In respect to this model, it is pertinent for the management at H&M to fully understand the position of the company before implementing any change owing to the fact that an organization is comprised of several delicate elements that can be easily affected when slight changes are introduced (Balogun et al., 2008; Doyle, 2002; EldrodII & Tippett, 2002; Fletcher, 2004; Wilson,1992).
The change model by Kotter can be recapped as follows: People should be inspired when initiating change and this should be carried out as a matter of urgency. Second, a guiding team with the proper emotional commitment should be built. Third, the right vision should be adopted.
Fourth, it is important to communicate the basics concerning the change being implemented as well as removing obstacles that may jeopardize the process of change (Balogun & Johnson, 1998; Dunphy & Stace, 1993; Evans et al., 2002; Graetz, 2000).
According to Porter’s Five Forces model, market competition is drieven by quite a number of both internal and external factors. For instance, potential entrants, buyers, sellers and substitute products are all threats brought about by competition.
Even as H&M implement various changes in its trading portfolio, the company should take into account the various elements that drive competition so that it does not lose out on its market share (Porter, 1998).

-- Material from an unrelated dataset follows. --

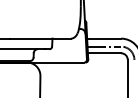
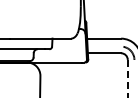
line at (104, 46): present -> none
line at (127, 78): solid -> dashed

The figure below illustrates how competition is a vital factor to be considered when H&M is impplememting various changes withing its brand portfolio.
Source: Porter (1998).
Conclusions and recommendations
H&M has been a key player in the clothing industry for decades now. The company deals in both men and women’s clothing and the related accessories such as handbags, shoes and under wears.
Since 2005, the company has undertaken myriad of changes in its trading portfolio as part and parcel of boosting its revenue growth. One of the notable changes at H&M has been the rapid geographic expansion of the company beyond its Sweden border (Guimaraes & Armstrong, 1998).
It currently, it operates several stores and outlets across India, China, Japan as well as several countries in Continental Europe.
Other outstanding changes since 2005 include massive collaborations with land mark designers, use of catalogue marketing and online shopping in some countries (Grundy, 1993; Guimaraes & Armstrong, 1998).
Facilitating these changes at H&M has been an uphill task. It is against this reason that proper change management procedures should be embraced by the company in order to yield the anticipated results.
Therefore, it is highly recommended that the company should seriously undertake evaluation and impact assessment in its day-to-day operations. Additionally, tracking down progress would require the use of key performance indicators.
Thus, H&M should enhance training and capacity building of its employees so that they are well equipped with the requisite skills and competences in carrying out their individual roles within the company.
Moreover, there should also be a well laid down framework for seeking solutions to workplace issues. Hence, worker representative’s platform should be strengthened by the company.